- Materials provided:

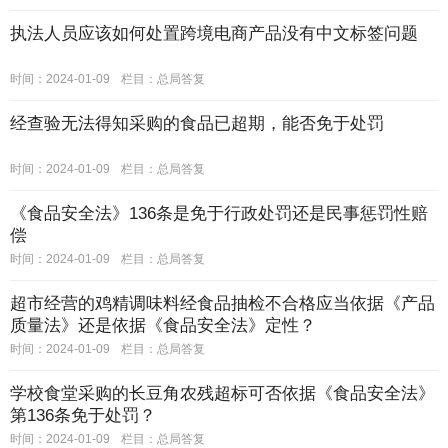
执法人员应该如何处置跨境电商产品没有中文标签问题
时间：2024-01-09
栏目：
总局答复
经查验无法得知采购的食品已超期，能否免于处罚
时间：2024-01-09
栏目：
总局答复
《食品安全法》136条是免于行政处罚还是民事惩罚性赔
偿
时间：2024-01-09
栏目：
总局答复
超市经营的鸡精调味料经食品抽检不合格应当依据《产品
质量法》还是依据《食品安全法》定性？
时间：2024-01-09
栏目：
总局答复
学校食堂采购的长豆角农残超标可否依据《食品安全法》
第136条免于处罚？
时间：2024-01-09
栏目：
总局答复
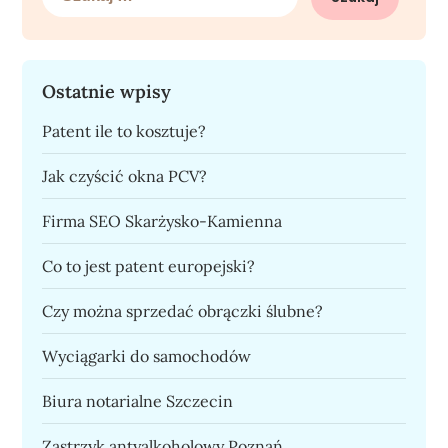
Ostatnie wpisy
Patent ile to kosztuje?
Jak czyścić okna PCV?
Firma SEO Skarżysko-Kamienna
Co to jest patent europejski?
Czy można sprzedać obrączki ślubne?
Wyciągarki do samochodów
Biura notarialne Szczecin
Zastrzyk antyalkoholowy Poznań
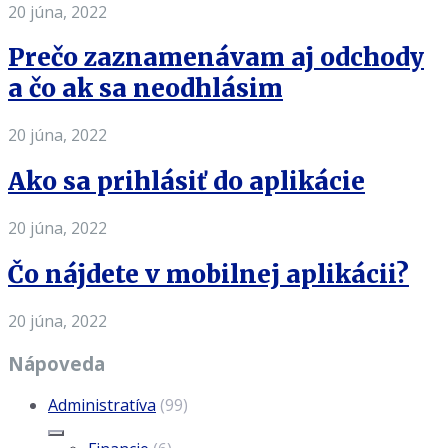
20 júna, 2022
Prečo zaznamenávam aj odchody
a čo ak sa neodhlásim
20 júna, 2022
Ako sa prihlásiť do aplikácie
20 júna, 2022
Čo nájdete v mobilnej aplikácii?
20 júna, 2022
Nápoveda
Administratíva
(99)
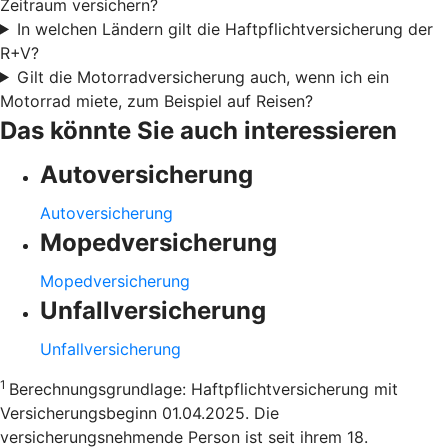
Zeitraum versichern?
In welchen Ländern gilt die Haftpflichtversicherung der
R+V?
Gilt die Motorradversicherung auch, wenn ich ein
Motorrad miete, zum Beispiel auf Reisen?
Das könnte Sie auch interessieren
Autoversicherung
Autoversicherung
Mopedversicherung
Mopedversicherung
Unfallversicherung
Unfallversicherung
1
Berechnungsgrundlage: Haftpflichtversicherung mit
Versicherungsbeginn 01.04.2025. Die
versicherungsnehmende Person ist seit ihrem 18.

--

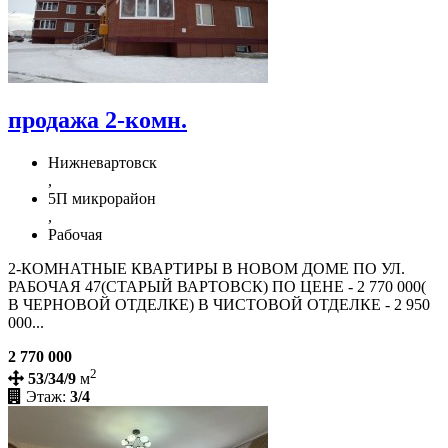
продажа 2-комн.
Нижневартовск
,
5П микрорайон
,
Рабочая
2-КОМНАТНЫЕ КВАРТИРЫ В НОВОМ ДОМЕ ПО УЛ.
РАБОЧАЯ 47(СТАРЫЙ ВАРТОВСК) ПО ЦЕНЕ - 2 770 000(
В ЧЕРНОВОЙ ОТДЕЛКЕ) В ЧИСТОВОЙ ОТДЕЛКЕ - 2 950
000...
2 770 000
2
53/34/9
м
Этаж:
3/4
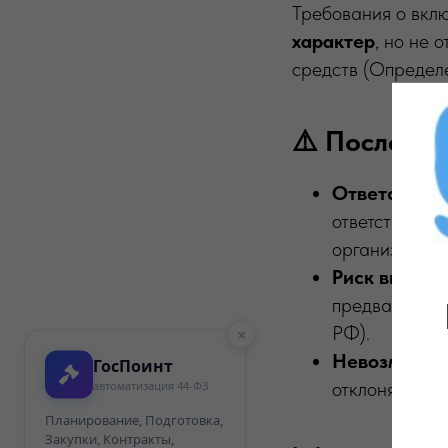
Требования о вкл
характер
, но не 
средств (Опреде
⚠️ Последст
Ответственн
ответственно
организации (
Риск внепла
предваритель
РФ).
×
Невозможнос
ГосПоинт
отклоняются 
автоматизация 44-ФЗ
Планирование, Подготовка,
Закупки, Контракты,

---

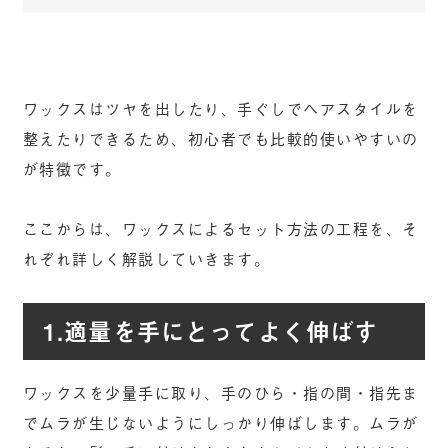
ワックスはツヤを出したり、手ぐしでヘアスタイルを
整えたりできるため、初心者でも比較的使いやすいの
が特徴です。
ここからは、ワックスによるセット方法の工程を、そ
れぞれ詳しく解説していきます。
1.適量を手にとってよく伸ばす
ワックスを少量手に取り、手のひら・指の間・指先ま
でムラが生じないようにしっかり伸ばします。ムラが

- Work order: Lay out the lines starting at the one containing "Ostatnie wpisy" and ending at the one containing "Zastrzyk antyalkoholowy Poznań", both included, as a Markdown table with a Row column for the row number and a Line column for the line, leaving out any blank lines.

- Finished task:
| Row | Line |
|---|---|
| 1 | Ostatnie wpisy |
| 2 | Patent ile to kosztuje? |
| 3 | Jak czyścić okna PCV? |
| 4 | Firma SEO Skarżysko-Kamienna |
| 5 | Co to jest patent europejski? |
| 6 | Czy można sprzedać obrączki ślubne? |
| 7 | Wyciągarki do samochodów |
| 8 | Biura notarialne Szczecin |
| 9 | Zastrzyk antyalkoholowy Poznań |